We believe that our existing cash and cash equivalents will be sufficient to enable us to fund our operating expenses and capital expenditure requirements through the second quarter of 2014. We have based these estimates on assumptions that may prove to be wrong, and we could use our available capital resources sooner than we currently expect, which would cause us to require additional capital earlier. Because of the numerous risks and uncertainties associated with the development and commercialization of our product candidates, we are unable to estimate the amounts of increased capital outlays and operating expenditures associated with our current and anticipated clinical trials.

We do not anticipate that we will generate product revenue for at least the next several years. In the absence of additional funding, we expect our continuing operating losses to result in increases in our cash used in operations over the next several quarters and years.

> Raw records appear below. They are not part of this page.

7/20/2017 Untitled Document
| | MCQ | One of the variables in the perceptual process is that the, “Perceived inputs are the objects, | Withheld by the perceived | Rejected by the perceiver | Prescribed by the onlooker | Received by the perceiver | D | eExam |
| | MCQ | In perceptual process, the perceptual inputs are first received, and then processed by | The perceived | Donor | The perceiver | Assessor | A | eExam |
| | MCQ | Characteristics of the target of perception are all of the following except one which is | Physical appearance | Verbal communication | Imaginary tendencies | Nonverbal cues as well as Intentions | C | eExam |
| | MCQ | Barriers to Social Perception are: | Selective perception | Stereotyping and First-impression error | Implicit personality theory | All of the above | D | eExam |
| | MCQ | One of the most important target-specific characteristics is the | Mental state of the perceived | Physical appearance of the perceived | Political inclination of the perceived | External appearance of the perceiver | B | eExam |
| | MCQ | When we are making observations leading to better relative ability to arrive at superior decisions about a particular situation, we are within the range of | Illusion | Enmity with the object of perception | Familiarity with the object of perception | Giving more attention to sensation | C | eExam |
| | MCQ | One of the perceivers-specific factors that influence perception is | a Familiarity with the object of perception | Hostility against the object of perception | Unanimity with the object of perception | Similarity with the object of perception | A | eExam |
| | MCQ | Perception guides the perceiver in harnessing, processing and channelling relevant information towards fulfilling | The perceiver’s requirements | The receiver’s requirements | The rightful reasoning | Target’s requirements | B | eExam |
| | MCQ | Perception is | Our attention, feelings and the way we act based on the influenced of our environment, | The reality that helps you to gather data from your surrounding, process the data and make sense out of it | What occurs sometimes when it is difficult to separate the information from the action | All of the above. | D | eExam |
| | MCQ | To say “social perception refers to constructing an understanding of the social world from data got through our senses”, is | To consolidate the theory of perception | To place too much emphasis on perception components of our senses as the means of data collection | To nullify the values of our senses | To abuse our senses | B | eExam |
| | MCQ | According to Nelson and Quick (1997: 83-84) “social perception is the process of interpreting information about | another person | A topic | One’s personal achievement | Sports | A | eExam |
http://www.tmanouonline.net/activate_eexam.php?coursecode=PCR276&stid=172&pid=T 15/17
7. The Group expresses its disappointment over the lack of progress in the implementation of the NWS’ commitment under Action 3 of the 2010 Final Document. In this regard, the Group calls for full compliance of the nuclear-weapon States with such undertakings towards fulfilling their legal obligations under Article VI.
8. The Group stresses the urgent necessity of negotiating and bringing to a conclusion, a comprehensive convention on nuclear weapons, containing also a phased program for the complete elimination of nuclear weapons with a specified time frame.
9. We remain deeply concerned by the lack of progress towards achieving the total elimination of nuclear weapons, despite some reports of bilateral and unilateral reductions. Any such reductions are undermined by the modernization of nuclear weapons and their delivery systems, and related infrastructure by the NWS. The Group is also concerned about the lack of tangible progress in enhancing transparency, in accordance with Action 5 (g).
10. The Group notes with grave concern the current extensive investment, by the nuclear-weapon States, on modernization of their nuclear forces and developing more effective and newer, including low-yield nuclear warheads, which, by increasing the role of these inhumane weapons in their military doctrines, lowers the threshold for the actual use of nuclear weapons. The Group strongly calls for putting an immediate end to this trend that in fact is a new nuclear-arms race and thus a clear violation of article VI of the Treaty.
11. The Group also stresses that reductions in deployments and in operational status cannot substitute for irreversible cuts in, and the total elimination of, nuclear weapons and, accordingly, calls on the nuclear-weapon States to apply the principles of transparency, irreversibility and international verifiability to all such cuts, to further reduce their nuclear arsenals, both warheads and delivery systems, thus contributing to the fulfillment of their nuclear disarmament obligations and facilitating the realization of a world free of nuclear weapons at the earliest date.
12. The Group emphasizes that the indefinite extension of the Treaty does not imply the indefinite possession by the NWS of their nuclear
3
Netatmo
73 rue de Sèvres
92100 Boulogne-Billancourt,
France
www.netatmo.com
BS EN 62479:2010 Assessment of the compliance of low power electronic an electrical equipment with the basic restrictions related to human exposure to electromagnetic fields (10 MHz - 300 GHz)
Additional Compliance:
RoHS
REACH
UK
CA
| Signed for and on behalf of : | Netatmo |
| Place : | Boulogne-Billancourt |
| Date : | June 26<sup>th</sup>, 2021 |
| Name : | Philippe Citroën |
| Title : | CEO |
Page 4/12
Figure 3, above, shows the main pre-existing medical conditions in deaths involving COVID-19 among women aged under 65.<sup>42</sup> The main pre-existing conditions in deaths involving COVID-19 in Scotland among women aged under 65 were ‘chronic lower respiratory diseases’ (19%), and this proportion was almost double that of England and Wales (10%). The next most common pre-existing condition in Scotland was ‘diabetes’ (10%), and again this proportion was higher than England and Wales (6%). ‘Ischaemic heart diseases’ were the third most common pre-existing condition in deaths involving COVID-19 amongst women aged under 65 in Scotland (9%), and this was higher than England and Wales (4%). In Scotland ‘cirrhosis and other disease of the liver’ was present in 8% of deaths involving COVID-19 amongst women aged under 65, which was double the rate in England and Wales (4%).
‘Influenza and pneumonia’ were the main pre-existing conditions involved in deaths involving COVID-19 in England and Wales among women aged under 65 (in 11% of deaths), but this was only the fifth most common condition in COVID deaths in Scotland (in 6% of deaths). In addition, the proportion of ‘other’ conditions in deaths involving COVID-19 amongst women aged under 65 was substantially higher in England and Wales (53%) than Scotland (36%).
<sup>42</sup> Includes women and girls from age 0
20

To the extent our capital resources are insufficient to meet our future capital requirements, we will need to finance our future cash needs through public or private equity offerings, collaboration agreements, debt financings or licensing arrangements. However, the credit markets and the financial services industry have recently been experiencing a period of turmoil and uncertainty that have made equity and debt financing more difficult to obtain. Additional funding may not be available to us on acceptable terms or at all. In addition, the terms of any financing may adversely affect the holdings or the rights of our stockholders. For example, if we raise additional funds by issuing equity securities or by selling convertible debt securities, further dilution to our existing stockholders may result. If we raise funds through collaboration agreements or licensing arrangements, we may be required to relinquish rights to our technologies or drug candidates, or grant licenses on terms that are not favorable to us. If adequate funds are not available, we may be required to terminate, significantly modify or delay our research and development programs, reduce our planned commercialization efforts, or obtain funds through collaborators that may require us to relinquish rights to our technologies or drug candidates that we might otherwise seek to develop or commercialize independently. Conversely, we may elect to raise additional funds even before we need them if the conditions for raising capital are favorable, including through offerings of securities pursuant to our shelf registration statement on Form S-3, under which we currently have up to approximately $95 million in securities available for issuance, including up to approximately $15.5 million in shares of common stock that we may offer and sell under the at-the-market equity sales program.